Whales and Phillip Island
I remember the first time I sighted a pygmy whale in the Bass Strait. It was hard to control my excitement at seeing such a spectacular sight, and I know that i am not alone when it comes to the excitement of seeing a whale. I have heard of other people jumping, screaming and gesticulating when they spot their first whale. It truly is an incredible sight, one that you will not forget as long as you live.
If you come on a holiday (or weekend) to Phillip Island, whale watching should be part of your itinerary. Phillip Island, is along the migration route of whales and during the migration season, it is quite common to spot whales lazily swimming through the waters.
Pygmy Blue Whale
Don’t let the name put you off. At 24.4 metres, pygmy blue whales are anything but pygmies. Of course, they are smaller in size compared to other blue whales. It is quite common to spot pygmy blue whales between December and May.
About 100 such whales come to the Bass Strait to feed on schools of krill and when you make an effort to find out more about these so-called pygmies, you will realise they have giant appetites!
Southern Right Whale
It is a fascinating sight to watch Southern Right whales migrate to the Great Australian Bight. This is perhaps the best time to spot these whales making their way slowly, but surely. This magnificent sight will be etched in your mind forever.

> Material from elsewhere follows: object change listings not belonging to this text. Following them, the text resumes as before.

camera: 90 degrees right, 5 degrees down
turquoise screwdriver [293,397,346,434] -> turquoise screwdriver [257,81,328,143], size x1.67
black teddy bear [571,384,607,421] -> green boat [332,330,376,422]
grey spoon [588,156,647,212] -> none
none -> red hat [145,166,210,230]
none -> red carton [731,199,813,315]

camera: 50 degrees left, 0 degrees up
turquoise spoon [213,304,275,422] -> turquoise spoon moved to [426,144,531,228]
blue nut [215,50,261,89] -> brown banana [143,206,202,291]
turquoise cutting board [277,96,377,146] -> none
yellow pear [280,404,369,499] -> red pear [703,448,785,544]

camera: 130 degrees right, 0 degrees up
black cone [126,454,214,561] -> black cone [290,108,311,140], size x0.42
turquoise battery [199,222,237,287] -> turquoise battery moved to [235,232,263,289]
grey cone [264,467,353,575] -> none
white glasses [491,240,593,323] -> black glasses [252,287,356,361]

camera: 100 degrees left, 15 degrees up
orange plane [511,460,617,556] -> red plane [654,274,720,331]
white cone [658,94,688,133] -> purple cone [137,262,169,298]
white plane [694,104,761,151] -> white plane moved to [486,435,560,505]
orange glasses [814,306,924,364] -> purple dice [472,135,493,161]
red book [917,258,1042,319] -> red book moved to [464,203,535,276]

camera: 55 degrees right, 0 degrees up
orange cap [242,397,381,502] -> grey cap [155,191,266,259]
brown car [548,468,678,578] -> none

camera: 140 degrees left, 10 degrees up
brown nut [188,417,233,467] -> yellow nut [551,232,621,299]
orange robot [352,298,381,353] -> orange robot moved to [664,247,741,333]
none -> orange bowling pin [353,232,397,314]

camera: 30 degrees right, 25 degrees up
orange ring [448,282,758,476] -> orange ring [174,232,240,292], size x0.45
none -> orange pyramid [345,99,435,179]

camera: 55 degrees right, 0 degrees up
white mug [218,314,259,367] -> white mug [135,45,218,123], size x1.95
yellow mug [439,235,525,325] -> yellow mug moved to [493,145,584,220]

Right from May, you will be able to spot Southern Right whales coming close to the shore, as these waters are used for calving as well as raising the young calves. Southern Right whales come from the cold waters of the Antarctica. It is estimated that about 1,500 of these whales migrate via the Bass Strait.
Orca or Killer Whale
I love fur seals, but they also are a reason to bring orcas close to Phillip Island. Killer whales feed on Australian fur seals, squids, dolphins and young Humpback whales that migrate through the Strait. In fact, if you are lucky, you may be able to catch the sight of a pod of orcas trying to prey on Australian fur seals living on Seal Rocks. Another place to catch orcas trying to hunt down dolphins is Cape Schanck.
Every winter, Humpback whales migrate from the cold waters of Antarctica to the warmer waters off the coast of Queensland to breed and give birth to calves. In this endeavour, these whales pass through the Bass Strait. So, come winter, you may be able to get a glimpse of these amazing creatures. And, if you are really, really lucky, you will be able to listen to the vocalization of a male humpback whale. It can be mesmerising. Males vocalize to woo females and this happens during the migration process.
If you are anything like me – an ardent nature and animal lover – you will stay put on Phillip Island till you spot these amazing cetaceans and listen to them sing and rear their young ones. It is one experience I will never forget and this is what keeps bringing me back to Phillip Island during winters. Summers, I just need an excuse to be on the island!